Lessons for the left from Olivia Chow’s faltering campaign — 4 Comments

  1. Seems to me you really ought to introduce yet another gradation. Many positions on what you’d represent as “hard” left, and even a few on the “hard” right (although much fewer given the relative numbers of rich and poor) actually increase utility even though they’re not “Pareto efficient”. After all, your “centre left/right” span only includes solutions or positions that make nobody worse off overall. I’ll leave aside the point that there are actually hardly any solutions to any public policy question that genuinely meet that qualification.
    The point is, outside the “Pareto efficient” zone where it is not the case that even one person is worse off, you can very well have solutions that make, say, one person worse off and a thousand people better off. You can even(both in theory and, quite often, in practice) have solutions whose net benefit is greater than any of the Pareto-efficient ones. In practice I say, because in practice most solutions to any given problem that aren’t half- or quarter-measures, will make somebody worse off. So if you want to do something very useful overall, you’re generally going to have to gore somebody’s ox.
    I’d want to argue that there is a distinction between a (leftist or, hypothetically, rightist) who will only advocate non-Pareto-efficient outcomes if the benefit is solidly greater than the penalty, and an ideologue who will advocate in favour of their “side” (the poor or the rich) even if the net outcome is negative, with penalties to more people than benefit.
    Again, in practice, this forms the major distinction between “hard” left and right which makes something of a mockery of nice evenly split graphs like yours: Most “hard” leftists, whether on purpose or simply as a by-product of advocating for the larger group, push solutions which, while they will disadvantage the rich, will advantage the poor a lot more both in numbers affected and average change in utility. Whereas most hard rightists push for policies which benefit a relatively small number of people and give them only positional goods, at the expense of creating very considerable quality of life problems for quite large numbers of people, or even causing large numbers of premature deaths.

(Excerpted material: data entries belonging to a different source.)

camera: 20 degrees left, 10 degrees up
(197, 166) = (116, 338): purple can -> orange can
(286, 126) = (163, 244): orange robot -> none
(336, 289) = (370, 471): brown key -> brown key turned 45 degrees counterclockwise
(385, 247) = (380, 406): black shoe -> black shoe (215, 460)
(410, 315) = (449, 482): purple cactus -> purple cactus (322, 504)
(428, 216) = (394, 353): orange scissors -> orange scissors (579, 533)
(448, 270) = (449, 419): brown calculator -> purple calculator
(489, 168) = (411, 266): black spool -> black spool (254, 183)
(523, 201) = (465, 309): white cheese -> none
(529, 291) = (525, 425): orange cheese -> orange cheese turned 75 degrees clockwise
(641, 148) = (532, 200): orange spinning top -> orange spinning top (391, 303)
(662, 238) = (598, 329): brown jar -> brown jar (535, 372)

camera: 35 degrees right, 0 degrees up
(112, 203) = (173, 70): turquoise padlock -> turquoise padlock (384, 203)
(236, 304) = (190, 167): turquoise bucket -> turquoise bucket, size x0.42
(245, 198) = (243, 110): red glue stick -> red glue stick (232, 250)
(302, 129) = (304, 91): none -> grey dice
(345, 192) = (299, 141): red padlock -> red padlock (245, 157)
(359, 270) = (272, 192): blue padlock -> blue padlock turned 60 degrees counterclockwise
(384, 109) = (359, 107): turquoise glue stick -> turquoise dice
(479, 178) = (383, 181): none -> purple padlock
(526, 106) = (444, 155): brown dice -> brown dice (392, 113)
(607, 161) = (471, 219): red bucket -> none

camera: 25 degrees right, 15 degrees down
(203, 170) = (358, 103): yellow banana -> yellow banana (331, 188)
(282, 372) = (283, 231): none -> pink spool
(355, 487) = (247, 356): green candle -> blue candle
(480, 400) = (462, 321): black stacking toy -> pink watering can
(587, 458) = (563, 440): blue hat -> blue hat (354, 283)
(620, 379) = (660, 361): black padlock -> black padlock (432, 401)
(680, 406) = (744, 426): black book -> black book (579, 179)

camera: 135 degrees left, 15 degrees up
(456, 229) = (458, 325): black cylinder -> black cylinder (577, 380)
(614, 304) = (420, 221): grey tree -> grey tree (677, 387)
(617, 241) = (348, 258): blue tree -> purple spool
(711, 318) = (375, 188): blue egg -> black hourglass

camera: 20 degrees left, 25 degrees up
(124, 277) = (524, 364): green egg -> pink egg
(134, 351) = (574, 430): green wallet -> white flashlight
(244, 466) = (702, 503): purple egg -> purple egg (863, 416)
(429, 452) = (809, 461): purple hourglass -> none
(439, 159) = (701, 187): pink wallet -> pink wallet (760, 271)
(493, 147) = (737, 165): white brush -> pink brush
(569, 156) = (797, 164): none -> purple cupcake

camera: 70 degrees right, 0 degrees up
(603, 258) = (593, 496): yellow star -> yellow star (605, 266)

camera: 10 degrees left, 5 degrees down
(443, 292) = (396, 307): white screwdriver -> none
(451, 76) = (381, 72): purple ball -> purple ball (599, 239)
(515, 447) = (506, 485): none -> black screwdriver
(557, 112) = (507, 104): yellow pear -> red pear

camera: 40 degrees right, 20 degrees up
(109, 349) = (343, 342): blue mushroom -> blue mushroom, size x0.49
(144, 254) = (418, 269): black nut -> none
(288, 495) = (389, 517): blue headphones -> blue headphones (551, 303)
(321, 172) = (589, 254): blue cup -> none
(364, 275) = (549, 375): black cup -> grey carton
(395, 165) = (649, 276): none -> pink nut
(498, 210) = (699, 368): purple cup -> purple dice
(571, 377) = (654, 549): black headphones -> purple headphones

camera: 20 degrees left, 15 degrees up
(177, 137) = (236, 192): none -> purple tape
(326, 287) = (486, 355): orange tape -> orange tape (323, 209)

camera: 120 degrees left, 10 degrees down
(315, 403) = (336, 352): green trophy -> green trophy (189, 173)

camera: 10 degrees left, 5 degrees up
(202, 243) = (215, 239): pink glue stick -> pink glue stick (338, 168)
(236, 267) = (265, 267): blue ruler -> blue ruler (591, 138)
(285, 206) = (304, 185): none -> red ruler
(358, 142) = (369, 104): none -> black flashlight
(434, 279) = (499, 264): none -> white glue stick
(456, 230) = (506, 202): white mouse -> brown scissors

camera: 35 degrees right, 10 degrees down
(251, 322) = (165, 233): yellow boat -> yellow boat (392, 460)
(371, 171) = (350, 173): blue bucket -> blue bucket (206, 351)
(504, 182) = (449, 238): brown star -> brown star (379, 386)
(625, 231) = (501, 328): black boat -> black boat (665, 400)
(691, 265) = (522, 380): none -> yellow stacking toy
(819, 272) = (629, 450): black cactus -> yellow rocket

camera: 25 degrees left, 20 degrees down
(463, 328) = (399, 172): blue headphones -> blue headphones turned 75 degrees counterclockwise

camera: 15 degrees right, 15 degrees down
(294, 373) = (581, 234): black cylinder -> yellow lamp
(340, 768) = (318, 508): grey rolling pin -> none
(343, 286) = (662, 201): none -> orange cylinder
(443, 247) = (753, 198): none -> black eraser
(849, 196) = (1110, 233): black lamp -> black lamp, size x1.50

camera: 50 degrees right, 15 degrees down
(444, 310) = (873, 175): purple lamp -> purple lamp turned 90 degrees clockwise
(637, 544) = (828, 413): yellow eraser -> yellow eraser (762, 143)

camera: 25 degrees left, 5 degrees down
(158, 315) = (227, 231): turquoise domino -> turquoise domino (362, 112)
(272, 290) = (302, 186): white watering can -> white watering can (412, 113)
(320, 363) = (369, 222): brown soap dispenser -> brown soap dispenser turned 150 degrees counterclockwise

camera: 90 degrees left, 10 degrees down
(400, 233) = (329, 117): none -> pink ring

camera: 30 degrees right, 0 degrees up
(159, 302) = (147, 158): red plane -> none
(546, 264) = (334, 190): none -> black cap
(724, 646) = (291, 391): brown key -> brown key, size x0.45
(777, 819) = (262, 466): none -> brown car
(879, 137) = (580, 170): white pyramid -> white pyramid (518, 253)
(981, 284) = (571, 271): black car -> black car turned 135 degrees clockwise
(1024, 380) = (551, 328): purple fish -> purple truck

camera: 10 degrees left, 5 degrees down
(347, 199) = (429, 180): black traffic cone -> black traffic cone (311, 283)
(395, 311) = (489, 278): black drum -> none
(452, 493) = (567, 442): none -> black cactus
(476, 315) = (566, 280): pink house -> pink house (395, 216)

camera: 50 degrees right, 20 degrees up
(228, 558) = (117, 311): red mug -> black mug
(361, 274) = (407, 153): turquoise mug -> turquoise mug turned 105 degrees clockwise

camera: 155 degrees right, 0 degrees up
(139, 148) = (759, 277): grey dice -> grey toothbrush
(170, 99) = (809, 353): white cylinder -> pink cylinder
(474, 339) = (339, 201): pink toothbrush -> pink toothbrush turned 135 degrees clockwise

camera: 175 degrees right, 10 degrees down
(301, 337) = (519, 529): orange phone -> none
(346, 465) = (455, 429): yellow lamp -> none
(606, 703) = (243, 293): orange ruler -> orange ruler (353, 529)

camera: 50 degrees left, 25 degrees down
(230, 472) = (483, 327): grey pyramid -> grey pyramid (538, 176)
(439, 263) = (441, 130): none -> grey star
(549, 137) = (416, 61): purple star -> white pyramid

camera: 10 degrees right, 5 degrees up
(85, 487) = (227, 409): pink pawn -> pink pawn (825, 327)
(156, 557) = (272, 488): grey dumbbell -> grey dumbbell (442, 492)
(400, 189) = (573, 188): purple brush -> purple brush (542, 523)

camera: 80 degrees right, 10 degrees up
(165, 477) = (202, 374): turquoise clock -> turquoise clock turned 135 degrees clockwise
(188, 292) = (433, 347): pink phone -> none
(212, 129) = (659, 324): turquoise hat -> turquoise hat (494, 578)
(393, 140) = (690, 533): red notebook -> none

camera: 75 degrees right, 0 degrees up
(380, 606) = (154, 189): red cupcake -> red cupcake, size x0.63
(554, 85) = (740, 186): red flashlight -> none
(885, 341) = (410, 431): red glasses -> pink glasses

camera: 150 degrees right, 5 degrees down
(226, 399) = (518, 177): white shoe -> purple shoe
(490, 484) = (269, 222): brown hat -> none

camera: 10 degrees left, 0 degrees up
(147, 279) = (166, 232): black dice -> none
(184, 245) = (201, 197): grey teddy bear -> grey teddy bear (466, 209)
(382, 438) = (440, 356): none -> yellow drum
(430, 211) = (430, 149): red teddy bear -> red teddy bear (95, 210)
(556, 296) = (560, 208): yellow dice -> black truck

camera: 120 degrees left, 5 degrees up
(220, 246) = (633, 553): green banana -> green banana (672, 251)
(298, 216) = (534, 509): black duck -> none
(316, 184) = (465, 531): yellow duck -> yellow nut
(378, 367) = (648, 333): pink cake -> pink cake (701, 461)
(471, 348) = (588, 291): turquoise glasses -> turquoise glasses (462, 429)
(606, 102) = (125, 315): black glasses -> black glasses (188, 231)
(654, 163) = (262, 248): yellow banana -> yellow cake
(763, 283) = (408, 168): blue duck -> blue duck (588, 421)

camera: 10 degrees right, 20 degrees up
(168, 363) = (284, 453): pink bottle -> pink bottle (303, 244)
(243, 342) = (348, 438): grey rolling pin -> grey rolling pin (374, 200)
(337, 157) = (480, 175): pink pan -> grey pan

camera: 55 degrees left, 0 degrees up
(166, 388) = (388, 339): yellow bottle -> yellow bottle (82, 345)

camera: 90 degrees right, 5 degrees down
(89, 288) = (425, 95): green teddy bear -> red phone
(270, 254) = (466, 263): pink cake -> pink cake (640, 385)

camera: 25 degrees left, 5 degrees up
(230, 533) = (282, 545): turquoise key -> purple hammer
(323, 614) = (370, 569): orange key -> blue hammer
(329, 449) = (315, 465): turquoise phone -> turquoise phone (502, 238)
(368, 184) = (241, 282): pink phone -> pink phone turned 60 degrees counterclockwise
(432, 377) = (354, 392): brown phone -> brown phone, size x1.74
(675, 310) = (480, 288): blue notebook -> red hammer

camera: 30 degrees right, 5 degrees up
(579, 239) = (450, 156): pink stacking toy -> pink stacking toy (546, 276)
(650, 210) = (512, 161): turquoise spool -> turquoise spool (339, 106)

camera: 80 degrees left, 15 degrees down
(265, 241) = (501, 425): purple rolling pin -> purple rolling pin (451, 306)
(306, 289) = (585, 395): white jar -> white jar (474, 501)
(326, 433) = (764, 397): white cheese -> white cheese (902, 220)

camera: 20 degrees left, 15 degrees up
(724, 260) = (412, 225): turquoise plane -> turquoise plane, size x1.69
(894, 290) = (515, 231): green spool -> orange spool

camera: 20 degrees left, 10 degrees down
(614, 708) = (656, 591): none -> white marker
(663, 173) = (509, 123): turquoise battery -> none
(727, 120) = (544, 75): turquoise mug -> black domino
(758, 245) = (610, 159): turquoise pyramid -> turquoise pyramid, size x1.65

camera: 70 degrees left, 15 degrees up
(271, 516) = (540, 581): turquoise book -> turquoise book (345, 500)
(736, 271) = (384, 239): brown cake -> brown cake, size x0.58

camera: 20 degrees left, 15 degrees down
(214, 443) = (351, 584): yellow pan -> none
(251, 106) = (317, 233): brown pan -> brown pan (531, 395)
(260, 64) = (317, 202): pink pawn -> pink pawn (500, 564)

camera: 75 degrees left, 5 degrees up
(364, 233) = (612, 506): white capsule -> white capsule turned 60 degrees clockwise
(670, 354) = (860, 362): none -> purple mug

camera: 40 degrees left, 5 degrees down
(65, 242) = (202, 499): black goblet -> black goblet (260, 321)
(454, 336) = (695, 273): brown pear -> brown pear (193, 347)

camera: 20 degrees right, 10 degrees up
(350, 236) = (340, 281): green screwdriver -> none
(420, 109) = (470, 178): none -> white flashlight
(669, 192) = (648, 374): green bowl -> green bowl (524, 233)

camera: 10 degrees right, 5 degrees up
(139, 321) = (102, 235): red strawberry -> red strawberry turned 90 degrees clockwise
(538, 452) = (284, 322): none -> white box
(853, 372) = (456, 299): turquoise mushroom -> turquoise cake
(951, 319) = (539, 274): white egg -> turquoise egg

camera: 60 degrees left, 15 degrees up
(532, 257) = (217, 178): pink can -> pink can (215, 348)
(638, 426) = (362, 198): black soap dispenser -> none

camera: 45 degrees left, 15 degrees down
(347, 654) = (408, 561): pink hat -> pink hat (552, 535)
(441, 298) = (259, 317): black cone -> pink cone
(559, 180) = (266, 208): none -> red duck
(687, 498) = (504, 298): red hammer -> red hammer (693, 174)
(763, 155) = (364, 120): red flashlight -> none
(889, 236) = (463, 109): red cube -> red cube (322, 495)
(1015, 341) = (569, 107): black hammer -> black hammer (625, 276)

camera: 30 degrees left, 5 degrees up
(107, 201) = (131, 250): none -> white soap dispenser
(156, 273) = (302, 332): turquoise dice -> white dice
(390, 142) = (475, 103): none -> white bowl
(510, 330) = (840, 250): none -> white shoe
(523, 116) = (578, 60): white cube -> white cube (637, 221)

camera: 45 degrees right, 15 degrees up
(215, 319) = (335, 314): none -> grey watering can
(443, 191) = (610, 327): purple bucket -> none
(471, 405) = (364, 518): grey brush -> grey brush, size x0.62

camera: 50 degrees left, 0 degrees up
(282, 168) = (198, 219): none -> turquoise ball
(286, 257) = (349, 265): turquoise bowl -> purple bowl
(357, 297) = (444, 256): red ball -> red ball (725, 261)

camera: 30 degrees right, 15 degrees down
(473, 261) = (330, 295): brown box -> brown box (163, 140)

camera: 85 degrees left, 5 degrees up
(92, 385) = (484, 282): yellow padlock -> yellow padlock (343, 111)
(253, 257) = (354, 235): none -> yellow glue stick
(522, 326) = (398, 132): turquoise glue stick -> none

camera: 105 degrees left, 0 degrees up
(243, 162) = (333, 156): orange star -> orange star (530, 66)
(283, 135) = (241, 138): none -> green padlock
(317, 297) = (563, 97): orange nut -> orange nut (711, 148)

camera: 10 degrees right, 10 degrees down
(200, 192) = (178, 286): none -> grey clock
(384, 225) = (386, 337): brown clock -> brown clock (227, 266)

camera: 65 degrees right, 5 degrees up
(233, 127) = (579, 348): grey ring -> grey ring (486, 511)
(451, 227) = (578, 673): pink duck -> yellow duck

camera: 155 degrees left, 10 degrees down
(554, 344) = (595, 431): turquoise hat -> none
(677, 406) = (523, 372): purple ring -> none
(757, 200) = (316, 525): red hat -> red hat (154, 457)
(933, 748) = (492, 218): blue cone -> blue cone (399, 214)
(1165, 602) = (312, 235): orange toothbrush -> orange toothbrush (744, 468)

    None of this touches the analysis of Chow’s politics and optics, which I can’t really speak to.

  2. It’s an interesting argument. I’m not sure to what extent it explains Chow’s policies, but I tend to agree that if she’d made infrastructure improvements – transit expansion, better service, schools, parks, etc – the centrepiece of a broader platform she might still be winning this. I don’t really understand why she didn’t do that, especially since Tory’s plan represents both a flipflop on the DRL and an untenable fiscal plan.

  3. Here’s a much simpler analysis: the NDP just doesn’t have very good strategists.

    The Chow campaign adds one more data point to the recent elections in BC, ON, and NS, plus the loss (or near-loss) of byelections in Trinity-Spadina, and earlier, in Victoria.

    From out on the west coast, it’s hard to know in detail what’s going on in Toronto. But I note that some local observers don’t see Chow’s problem as one of excessive leftism: https://storify.com/karengeier/dear-olivia-chow

    The NDP seems to be using these recent campaigns as iterative attempts to perfect a consistently losing formula: simulate squishy centrism just enough to demotivate traditional supporters, but not convincingly enough to attract wavering (L)(l)iberals.